* **How to complete this task**
Where a picture appears, leave it out, and print the rest of the records as they are.

* **Data listing**
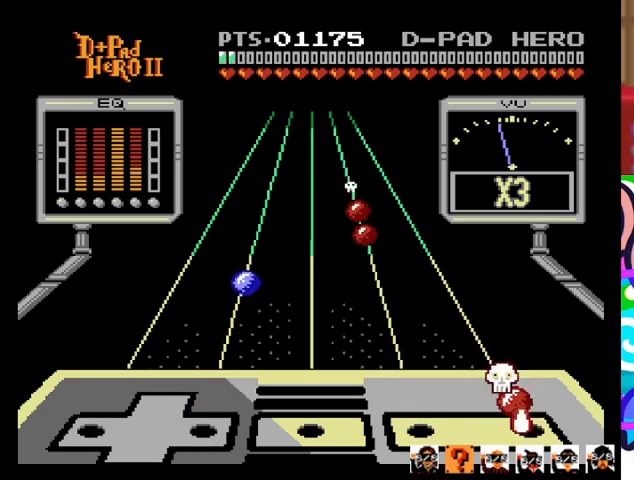
{"buttons": [], "events": [[100, "CROSS", "down"], [200, "CROSS", "up"]]}
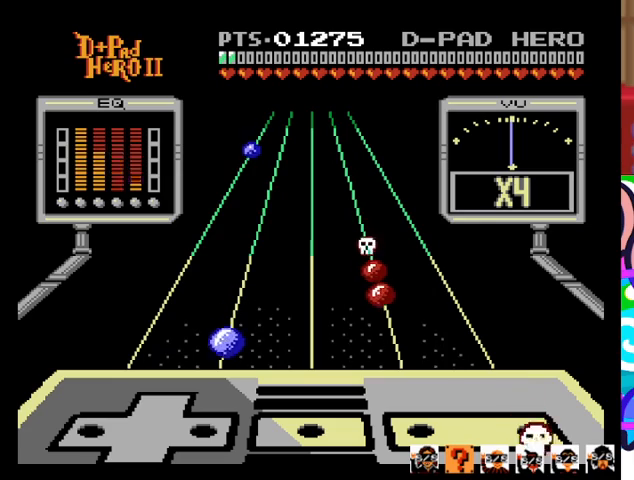
{"buttons": [], "events": []}
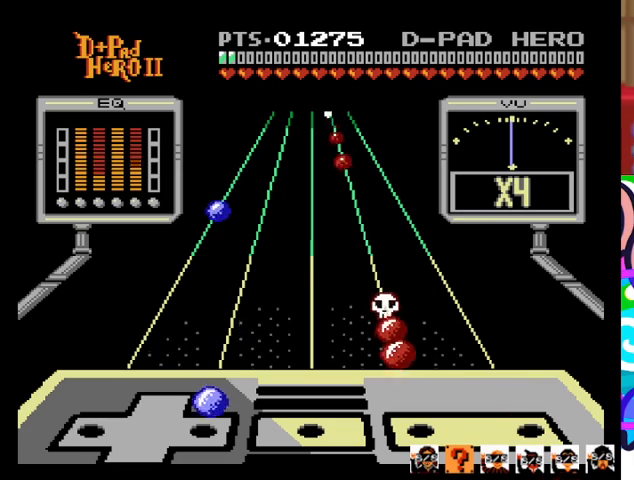
{"buttons": [], "events": [[100, "DPAD_RIGHT", "down"], [200, "DPAD_RIGHT", "up"]]}
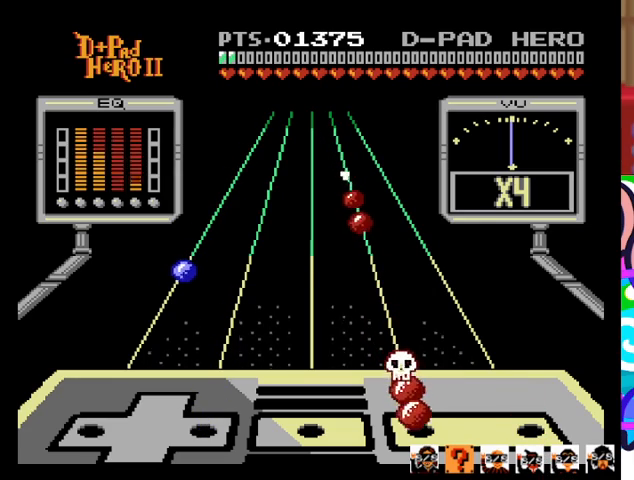
{"buttons": [], "events": [[33, "SQUARE", "down"], [133, "SQUARE", "up"], [200, "SQUARE", "down"], [300, "SQUARE", "up"]]}
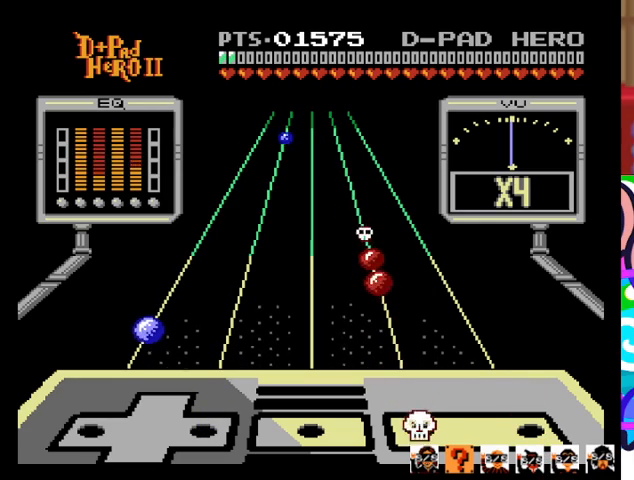
{"buttons": [], "events": []}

* **Written reply**
{"buttons": [], "events": [[100, "CROSS", "down"], [200, "CROSS", "up"]]}
{"buttons": [], "events": []}
{"buttons": [], "events": [[100, "DPAD_RIGHT", "down"], [200, "DPAD_RIGHT", "up"]]}
{"buttons": [], "events": [[33, "SQUARE", "down"], [133, "SQUARE", "up"], [200, "SQUARE", "down"], [300, "SQUARE", "up"]]}
{"buttons": [], "events": []}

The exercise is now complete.